======== GIVEN ENTRIES ========

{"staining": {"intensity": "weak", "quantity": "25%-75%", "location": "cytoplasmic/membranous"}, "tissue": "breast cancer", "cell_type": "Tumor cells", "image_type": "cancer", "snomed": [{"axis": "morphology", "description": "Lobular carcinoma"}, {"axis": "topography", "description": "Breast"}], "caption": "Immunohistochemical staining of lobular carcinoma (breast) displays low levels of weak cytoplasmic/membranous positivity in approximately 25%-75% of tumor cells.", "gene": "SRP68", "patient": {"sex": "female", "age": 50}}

========
======== GIVEN ENTRIES ========

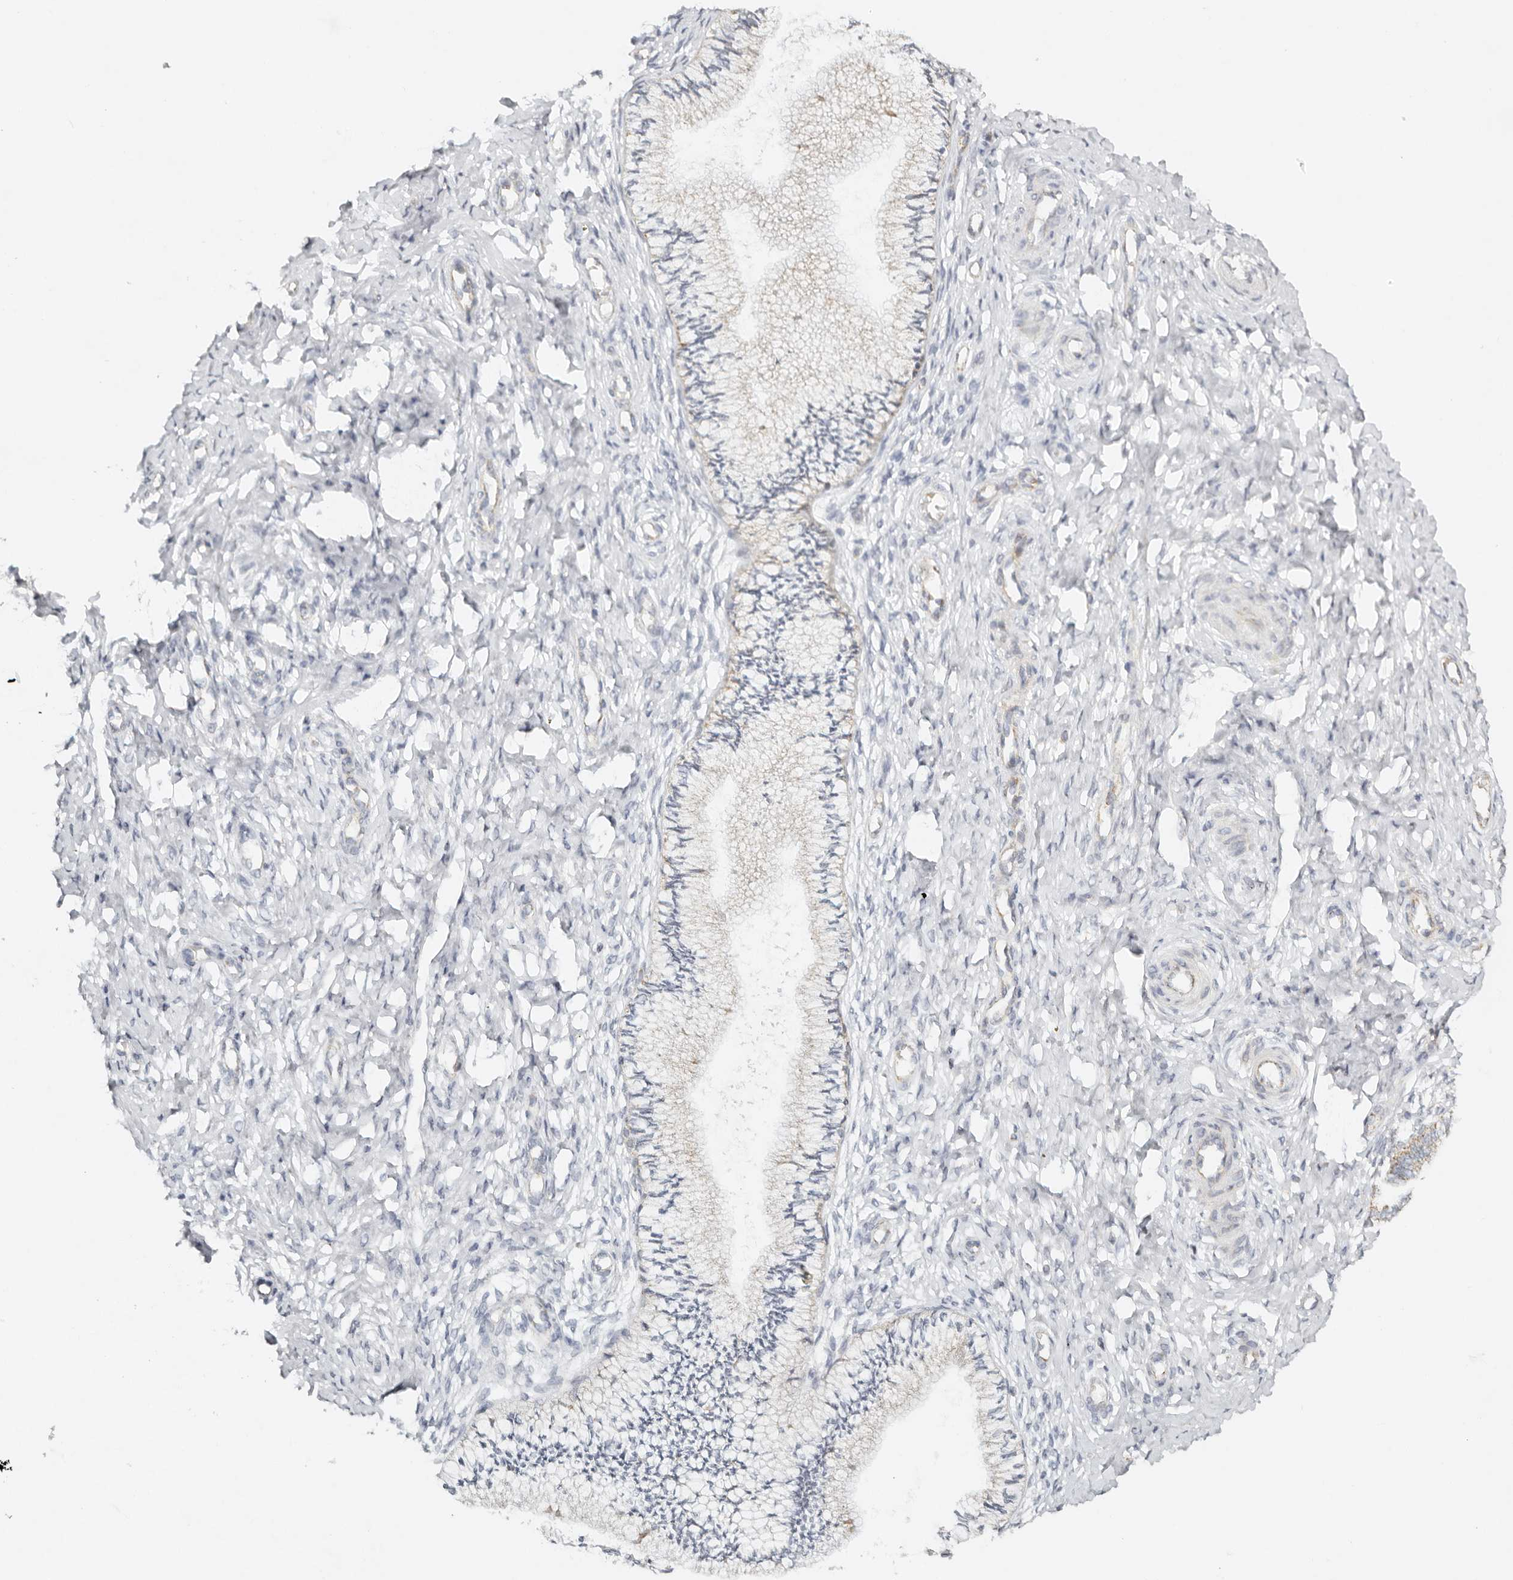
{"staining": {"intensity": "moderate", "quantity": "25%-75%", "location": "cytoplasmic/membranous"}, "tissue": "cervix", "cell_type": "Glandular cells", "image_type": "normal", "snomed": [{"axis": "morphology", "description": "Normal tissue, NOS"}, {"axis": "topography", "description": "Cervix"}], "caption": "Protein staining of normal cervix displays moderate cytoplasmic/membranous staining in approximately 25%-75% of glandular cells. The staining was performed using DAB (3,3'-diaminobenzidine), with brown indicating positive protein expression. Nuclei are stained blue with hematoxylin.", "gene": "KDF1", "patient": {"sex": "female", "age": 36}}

========
======== GIVEN ENTRIES ========

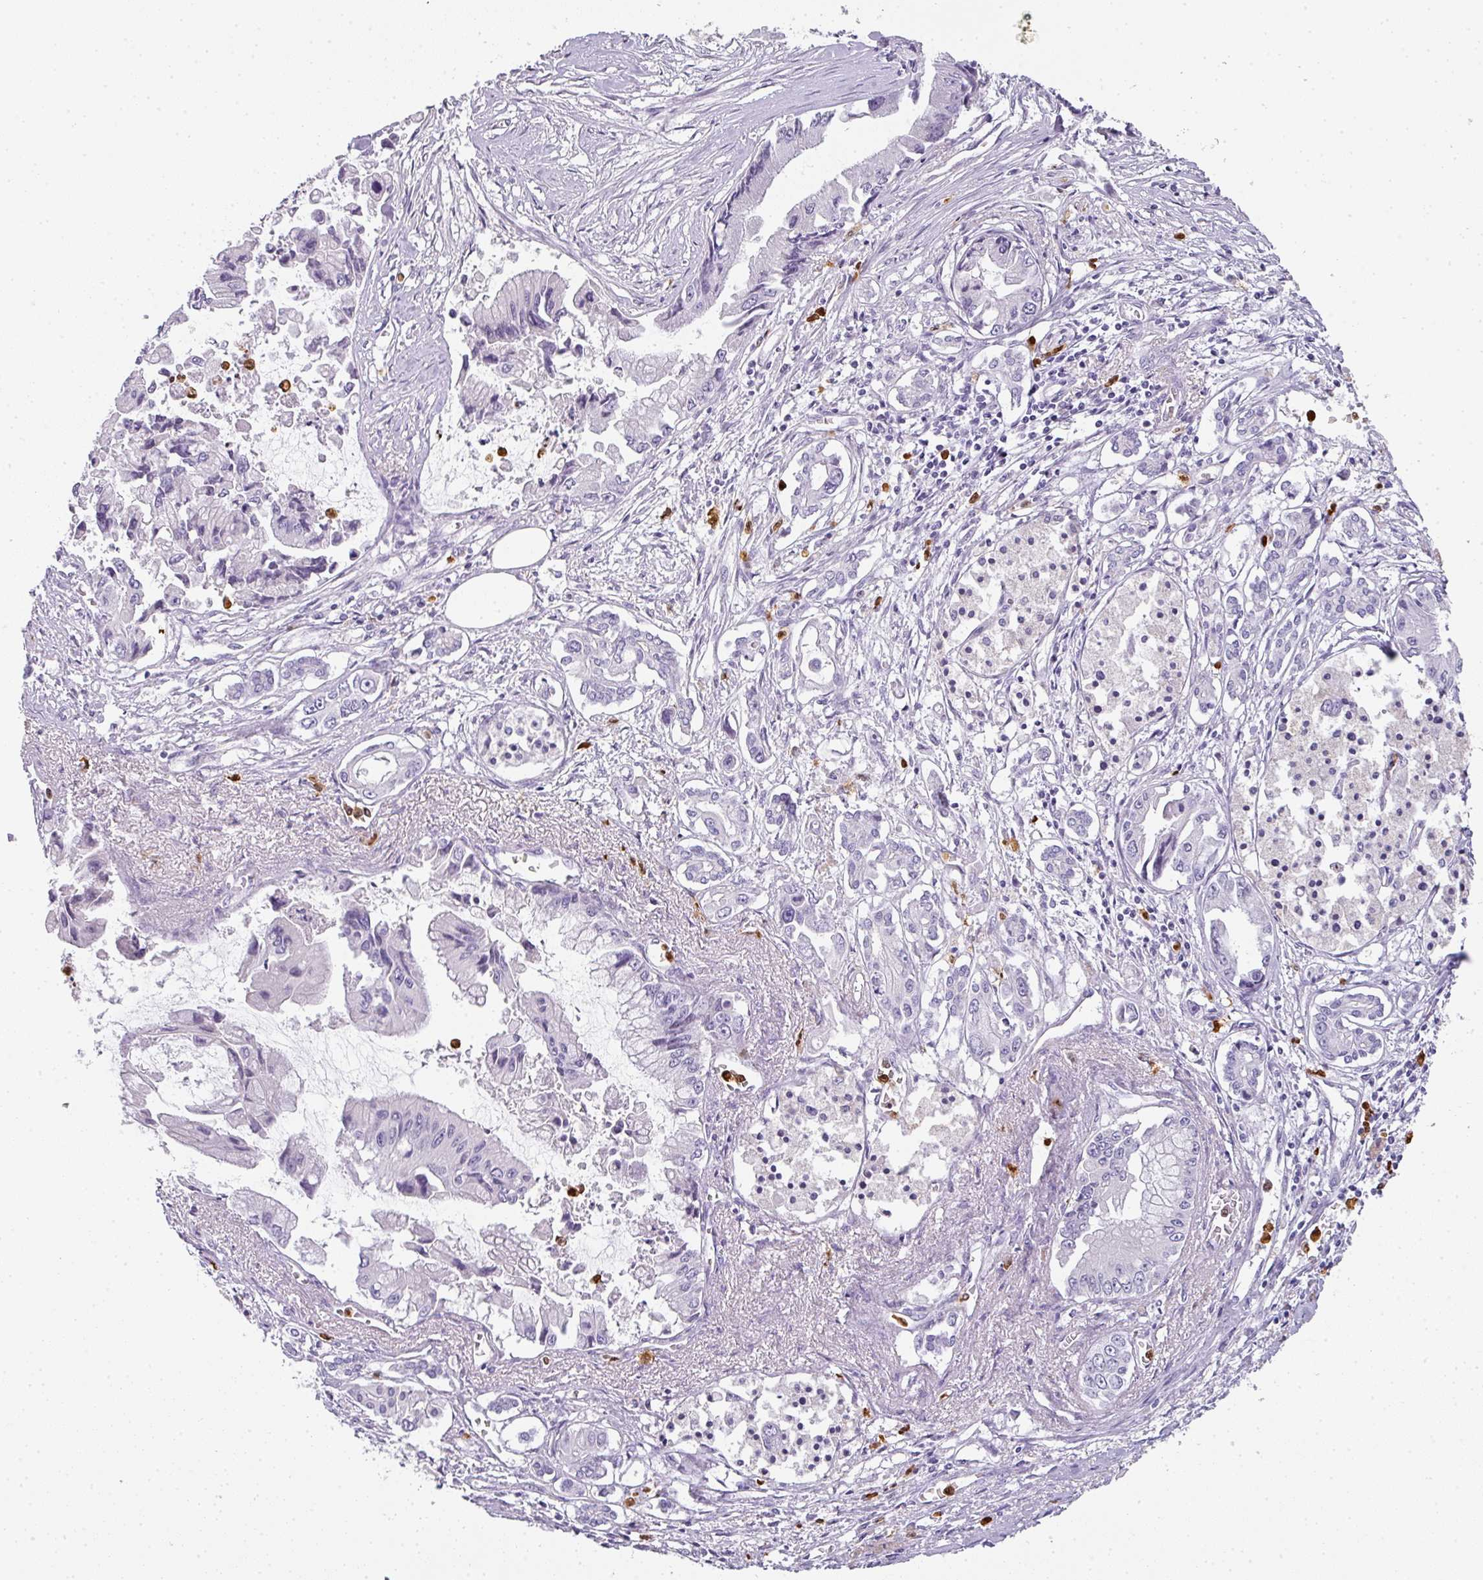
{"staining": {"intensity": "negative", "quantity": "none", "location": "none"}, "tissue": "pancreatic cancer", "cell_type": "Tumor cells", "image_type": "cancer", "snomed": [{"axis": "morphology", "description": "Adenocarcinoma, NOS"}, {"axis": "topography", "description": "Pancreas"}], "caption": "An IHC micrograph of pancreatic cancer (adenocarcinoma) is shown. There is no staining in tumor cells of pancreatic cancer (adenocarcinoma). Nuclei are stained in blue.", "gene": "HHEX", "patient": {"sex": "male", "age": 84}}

========

EXERCISE DETAILS: Say how many lines of the listing above include the word "cytoplasmic", giving the number alone.

RESULT OF THE TASK: 2